• _Task to complete_
Within the records below, find each line with the word "SourceGraphic" and copy it out.
Provided information: Begin
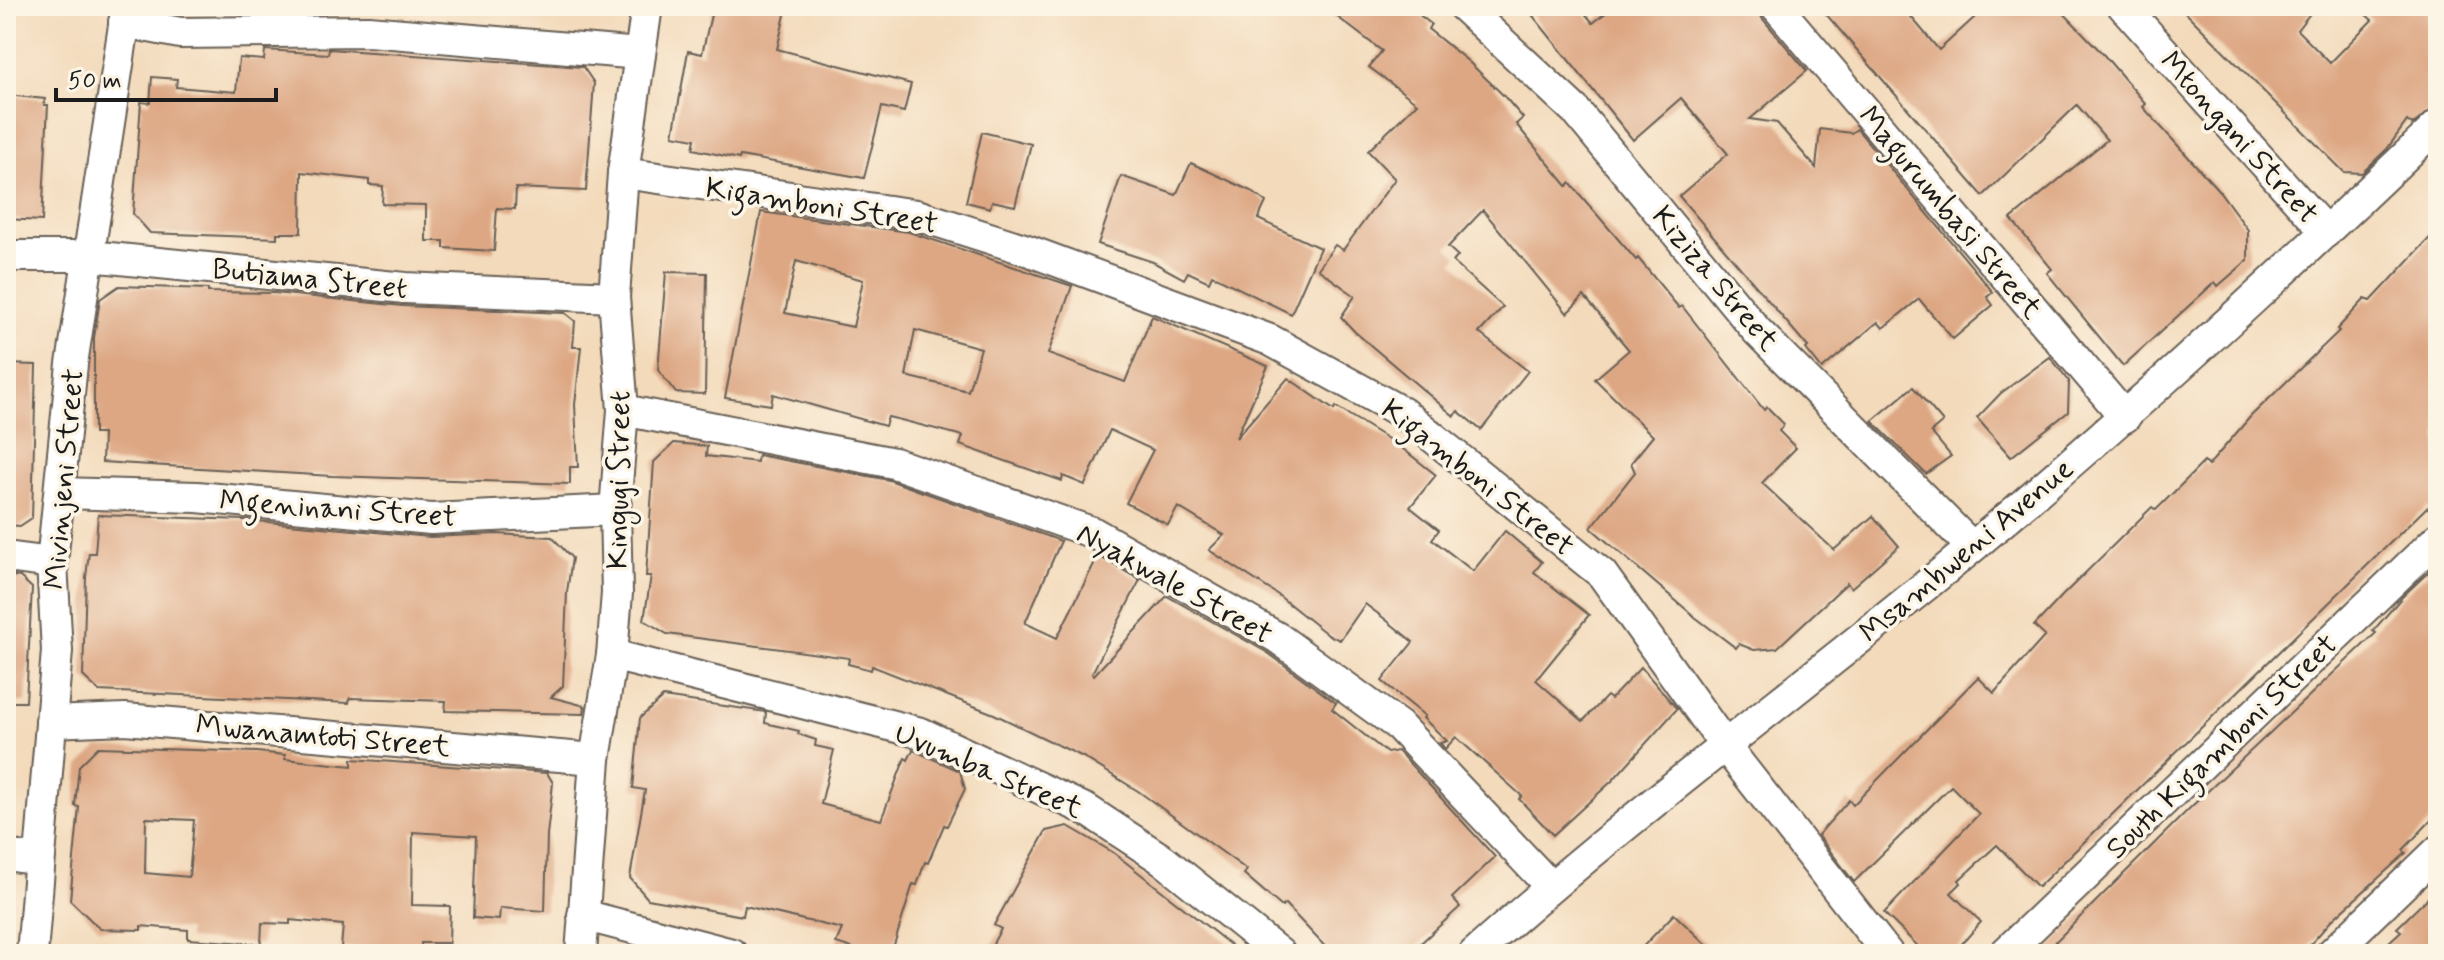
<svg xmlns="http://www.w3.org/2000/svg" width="2444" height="960" viewBox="0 0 2444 960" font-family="Mynerve,sans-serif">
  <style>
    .building { fill: #dda784; fill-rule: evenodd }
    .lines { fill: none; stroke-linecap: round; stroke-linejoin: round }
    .minor-casing { stroke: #675e54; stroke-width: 34 }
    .minor { stroke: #fff; stroke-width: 30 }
    .labels { text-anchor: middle; stroke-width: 7; stroke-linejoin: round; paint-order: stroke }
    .street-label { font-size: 30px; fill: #1c1c1c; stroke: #fcf5e5 }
  </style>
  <rect width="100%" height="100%" fill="#fcf5e5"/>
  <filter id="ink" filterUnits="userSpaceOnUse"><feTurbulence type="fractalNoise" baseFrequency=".0125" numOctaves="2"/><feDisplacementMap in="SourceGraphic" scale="16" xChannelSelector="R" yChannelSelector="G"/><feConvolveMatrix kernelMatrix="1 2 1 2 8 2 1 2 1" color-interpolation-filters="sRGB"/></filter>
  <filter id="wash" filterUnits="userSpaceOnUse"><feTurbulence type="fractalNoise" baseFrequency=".006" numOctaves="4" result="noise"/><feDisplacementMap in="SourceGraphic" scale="32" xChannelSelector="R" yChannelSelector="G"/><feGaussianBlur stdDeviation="1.8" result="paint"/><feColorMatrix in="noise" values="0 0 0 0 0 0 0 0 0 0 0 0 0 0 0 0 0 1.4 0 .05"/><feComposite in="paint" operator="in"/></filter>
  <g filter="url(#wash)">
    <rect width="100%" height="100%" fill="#f3dabb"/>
    <g id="blocks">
      <!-- building -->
      <g class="building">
        <path d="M 713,6 L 787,6 L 777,49 L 911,84 L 904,112 L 882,107 L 864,178 L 740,156 L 739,159 L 693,149 L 695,139 L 673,135 L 688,51 L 702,54 Z"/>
        <path d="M 1323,6 L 1408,6 L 1431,24 L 1428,29 L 1469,62 L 1504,96 L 1523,118 L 1516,124 L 1567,186 L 1570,183 L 1636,260 L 1638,258 L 1679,308 L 1682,306 L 1764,410 L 1767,407 L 1784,424 L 1779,431 L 1796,448 L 1762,483 L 1834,550 L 1873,516 L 1899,546 L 1851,588 L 1847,583 L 1777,648 L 1754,650 L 1739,644 L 1736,648 L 1695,617 L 1591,528 L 1635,472 L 1631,463 L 1653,436 L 1595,379 L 1629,350 L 1584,296 L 1567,313 L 1483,210 L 1448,247 L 1458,256 L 1453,262 L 1503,307 L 1479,333 L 1528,371 L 1481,430 L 1458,411 L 1454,416 L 1355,332 L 1341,317 L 1355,296 L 1318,269 L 1335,245 L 1343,250 L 1395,179 L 1368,151 L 1417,103 L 1369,67 L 1382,51 Z"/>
        <path d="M 1525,6 L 1579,6 L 1593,23 L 1614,6 L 1758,6 L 1762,18 L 1807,71 L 1750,119 L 1777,123 L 1816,168 L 1820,129 L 1851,133 L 1857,129 L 1993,292 L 1987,297 L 1993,305 L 1953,339 L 1919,299 L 1883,328 L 1878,322 L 1822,369 L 1806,349 L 1808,347 L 1679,196 L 1728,154 L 1681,98 L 1633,140 Z"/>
        <path d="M 1819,6 L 1902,6 L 1939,50 L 1987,6 L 2057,6 L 2103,54 L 2146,104 L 2143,107 L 2220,192 L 2248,230 L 2248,260 L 2218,286 L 2215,282 L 2123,366 L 2047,273 L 2052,269 L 2011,219 L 2107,140 L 2077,105 L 1983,196 Z"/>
        <path d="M 2179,6 L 2316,6 L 2297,30 L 2330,63 L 2372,20 L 2356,6 L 2438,6 L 2438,105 L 2412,125 L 2407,121 L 2387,149 L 2362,173 L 2344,172 Z"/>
        <path d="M 329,49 L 583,67 L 594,83 L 586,191 L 516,188 L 515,209 L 497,208 L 494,251 L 444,248 L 444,241 L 426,241 L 426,205 L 382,204 L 383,186 L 369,185 L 369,180 L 302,172 L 301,233 L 277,233 L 277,238 L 150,233 L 133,214 L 141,102 L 150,103 L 152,77 L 177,79 L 176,87 L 236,92 L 239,58 L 264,60 L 265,50 L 328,54 Z"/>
        <path d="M 6,95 L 45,99 L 44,105 L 48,105 L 42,221 L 6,219 Z"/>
        <path d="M 982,132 L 1031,144 L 1015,206 L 992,201 L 990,208 L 966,202 Z"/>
        <path d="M 1191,163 L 1251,191 L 1266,202 L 1258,219 L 1320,248 L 1291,314 L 1212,275 L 1209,282 L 1188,272 L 1184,279 L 1153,262 L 1098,244 L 1121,176 L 1176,195 Z"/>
        <path d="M 761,212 L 909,232 L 1072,286 L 1048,354 L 1125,382 L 1152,316 L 1268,366 L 1236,438 L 1288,378 L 1334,410 L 1336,407 L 1398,445 L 1436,475 L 1410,507 L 1439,530 L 1432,539 L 1473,571 L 1505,531 L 1542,562 L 1534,572 L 1589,615 L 1536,680 L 1583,721 L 1607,696 L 1611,699 L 1641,667 L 1677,709 L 1612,781 L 1553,835 L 1519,799 L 1522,796 L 1456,737 L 1445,749 L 1440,743 L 1447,741 L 1423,718 L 1425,716 L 1382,681 L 1413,642 L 1385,619 L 1365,604 L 1340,640 L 1328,635 L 1278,595 L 1209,550 L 1224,535 L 1178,507 L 1168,525 L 1126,503 L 1153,450 L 1110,430 L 1085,485 L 1063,476 L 1062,481 L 960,445 L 963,436 L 901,420 L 888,417 L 885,426 L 773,394 L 771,405 L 725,398 ZM 796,261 L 863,280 L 853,327 L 785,313 ZM 915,330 L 981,348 L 968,391 L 906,376 Z"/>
        <path d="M 2438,229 L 2438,519 L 2427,507 L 2038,887 L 1997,845 L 1959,880 L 1961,883 L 1951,893 L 1981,922 L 1953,954 L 1926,954 L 1884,913 L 1979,814 L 1951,786 L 1854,882 L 1818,835 L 1849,800 L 1853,805 L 1978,677 L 1994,693 L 2045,636 L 2034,626 L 2063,595 L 2152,507 L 2156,510 L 2204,462 L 2208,466 L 2251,416 L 2339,331 L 2337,329 L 2365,299 L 2371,301 Z"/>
        <path d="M 666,272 L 707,273 L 705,394 L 676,393 L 658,370 Z"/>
        <path d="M 119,286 L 208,289 L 208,292 L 274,293 L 403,306 L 565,313 L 575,321 L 573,347 L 581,347 L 575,405 L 578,467 L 570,467 L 570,484 L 332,476 L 102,462 L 103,434 L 94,434 L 94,338 L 100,299 Z"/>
        <path d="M 2050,357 L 2069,381 L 2068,412 L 2011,457 L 1977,418 L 2001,393 Z"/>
        <path d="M 6,364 L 36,365 L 32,518 L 20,526 L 6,525 Z"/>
        <path d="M 1913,387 L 1943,422 L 1931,432 L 1951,456 L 1926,474 L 1872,421 Z"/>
        <path d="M 674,443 L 707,446 L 706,456 L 757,462 L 758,455 L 889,480 L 1061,541 L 1025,623 L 1057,638 L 1098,556 L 1140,580 L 1092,673 L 1094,675 L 1167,596 L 1268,653 L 1336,703 L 1332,709 L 1387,753 L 1398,751 L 1495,857 L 1452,898 L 1460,907 L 1409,954 L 1332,954 L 1285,904 L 1282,907 L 1244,874 L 1247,870 L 1138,791 L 1083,757 L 994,714 L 872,666 L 871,670 L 848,664 L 849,658 L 667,634 L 644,620 L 651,576 L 646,576 L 654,462 Z"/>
        <path d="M 98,515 L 245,520 L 430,537 L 496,534 L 552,537 L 572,558 L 567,592 L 563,686 L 551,697 L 585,706 L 584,714 L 445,711 L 446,701 L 350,698 L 349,703 L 99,691 L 83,676 L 86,577 L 89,553 L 95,553 Z"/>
        <path d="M 2438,563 L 2438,813 L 2403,850 L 2406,853 L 2331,921 L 2302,954 L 2043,954 L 2192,806 L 2376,633 L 2373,631 L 2402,597 Z"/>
        <path d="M 6,575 L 20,577 L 32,588 L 26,702 L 6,702 Z"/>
        <path d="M 663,697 L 766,712 L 765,723 L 799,731 L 798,734 L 816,740 L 815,746 L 834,750 L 821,804 L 881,820 L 905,758 L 908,760 L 913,750 L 960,771 L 965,789 L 947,826 L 944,825 L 928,863 L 925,862 L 917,885 L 913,884 L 894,945 L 871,954 L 836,943 L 842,929 L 745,906 L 743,916 L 648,899 L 630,878 L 645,790 L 633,788 L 640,718 Z"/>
        <path d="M 98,747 L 257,752 L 285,755 L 285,759 L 352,766 L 352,759 L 547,773 L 553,783 L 547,835 L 545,911 L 500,908 L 499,920 L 473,918 L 476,836 L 413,832 L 412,905 L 450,906 L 449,943 L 421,943 L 421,949 L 341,948 L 343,925 L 290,920 L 290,924 L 262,923 L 261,944 L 188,939 L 188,930 L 141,926 L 141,930 L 100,929 L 70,900 L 79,807 L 75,806 L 79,766 ZM 146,818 L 194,820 L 189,877 L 145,873 Z"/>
        <path d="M 1068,826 L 1114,853 L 1242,954 L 987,954 L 1001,929 L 994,925 L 1046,831 Z"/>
        <path d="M 2438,888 L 2438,954 L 2376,954 L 2401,931 L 2397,928 Z"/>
        <path d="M 1674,914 L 1716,954 L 1636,954 Z"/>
      </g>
    </g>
  </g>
  <g filter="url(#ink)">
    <use href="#blocks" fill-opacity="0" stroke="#675e54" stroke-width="2"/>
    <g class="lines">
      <!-- minor casing -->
      <g class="minor-casing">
        <g id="minor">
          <path d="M 1463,6 L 1575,110 L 1757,331 L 1972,547"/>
          <path d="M 1776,6 L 2125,417"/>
          <path d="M 2123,6 L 2326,232"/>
          <path d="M 124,22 L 180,33 L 368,31 L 640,54"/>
          <path d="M 623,173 L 917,215 L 1027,250 L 1270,340 L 1403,413 L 1602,574 L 1726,747 L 1888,954"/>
          <path d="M 6,256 L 90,256 L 405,288 L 614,297"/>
          <path d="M 623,410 L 894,463 L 1094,533 L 1278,638 L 1399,726 L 1550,886"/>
          <path d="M 60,493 L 197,497 L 431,519 L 615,510"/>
          <path d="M 6,557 L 52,563"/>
          <path d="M 612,655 L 921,733 L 1087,810 L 1163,860 L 1280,954"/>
          <path d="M 51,722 L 125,719 L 595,759"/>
          <path d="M 6,855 L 39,860"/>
          <path d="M 583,915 L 732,954"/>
          <path d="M 32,954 L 57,651 L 52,563 L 72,364 L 127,6"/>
          <path d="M 581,954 L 595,759 L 612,655 L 617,593 L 615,510 L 623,410 L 614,297 L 623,173 L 647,6"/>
          <path d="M 1474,954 C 1634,811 1809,683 1974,546 C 2134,411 2287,270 2438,125"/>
          <path d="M 2004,954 L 2438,538"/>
          <path d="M 2331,954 L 2438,851"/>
        </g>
      </g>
      <!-- minor -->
      <use href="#minor" class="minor"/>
    </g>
  </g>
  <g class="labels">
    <!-- street labels -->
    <g class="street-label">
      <text transform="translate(2240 137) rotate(48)" y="10">Mtongani Street</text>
      <text transform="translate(822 205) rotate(9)" y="10">Kigamboni Street</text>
      <text transform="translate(1951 212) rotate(50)" y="10">Magurumbasi Street</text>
      <text transform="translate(310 278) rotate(6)" y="10">Butiama Street</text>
      <text transform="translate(1716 278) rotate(50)" y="10">Kiziza Street</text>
      <text transform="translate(1478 477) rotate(38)" y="10">Kigamboni Street</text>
      <text transform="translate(63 479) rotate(-85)" y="10">Mivinjeni Street</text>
      <text transform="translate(618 480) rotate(-89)" y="10">Kingugi Street</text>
      <text transform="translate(338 508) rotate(4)" y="10">Mgeninani Street</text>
      <text transform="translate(1966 550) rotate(-40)" y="10">Msambweni Avenue</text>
      <text transform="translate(1175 583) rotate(29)" y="10">Nyakwale Street</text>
      <text transform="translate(323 735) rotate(5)" y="10">Mwanamtoti Street</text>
      <text transform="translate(2221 746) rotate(-44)" y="10">South Kigamboni Street</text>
      <text transform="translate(989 770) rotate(23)" y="10">Uvumba Street</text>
    </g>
  </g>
  <!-- margin -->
  <rect width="2444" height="960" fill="none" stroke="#fcf5e5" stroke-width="32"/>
  <!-- scale -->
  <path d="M56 88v12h220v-12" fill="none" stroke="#1c1c1c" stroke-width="4"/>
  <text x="68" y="88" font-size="24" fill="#1c1c1c" stroke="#fcf5e5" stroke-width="6" paint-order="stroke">50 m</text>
</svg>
Provided information: End
• _Written answer_
  <filter id="ink" filterUnits="userSpaceOnUse"><feTurbulence type="fractalNoise" baseFrequency=".0125" numOctaves="2"/><feDisplacementMap in="SourceGraphic" scale="16" xChannelSelector="R" yChannelSelector="G"/><feConvolveMatrix kernelMatrix="1 2 1 2 8 2 1 2 1" color-interpolation-filters="sRGB"/></filter>
  <filter id="wash" filterUnits="userSpaceOnUse"><feTurbulence type="fractalNoise" baseFrequency=".006" numOctaves="4" result="noise"/><feDisplacementMap in="SourceGraphic" scale="32" xChannelSelector="R" yChannelSelector="G"/><feGaussianBlur stdDeviation="1.8" result="paint"/><feColorMatrix in="noise" values="0 0 0 0 0 0 0 0 0 0 0 0 0 0 0 0 0 1.4 0 .05"/><feComposite in="paint" operator="in"/></filter>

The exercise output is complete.